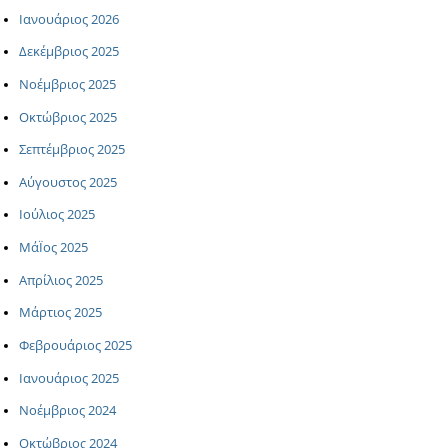
Ιανουάριος 2026
Δεκέμβριος 2025
Νοέμβριος 2025
Οκτώβριος 2025
Σεπτέμβριος 2025
Αύγουστος 2025
Ιούλιος 2025
ΜάΪος 2025
Απρίλιος 2025
Μάρτιος 2025
Φεβρουάριος 2025
Ιανουάριος 2025
Νοέμβριος 2024
Οκτώβριος 2024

**What to produce**: Transcribe the listing above exactly, leaving every picture out.

**Your solution**:
Ιανουάριος 2026
Δεκέμβριος 2025
Νοέμβριος 2025
Οκτώβριος 2025
Σεπτέμβριος 2025
Αύγουστος 2025
Ιούλιος 2025
ΜάΪος 2025
Απρίλιος 2025
Μάρτιος 2025
Φεβρουάριος 2025
Ιανουάριος 2025
Νοέμβριος 2024
Οκτώβριος 2024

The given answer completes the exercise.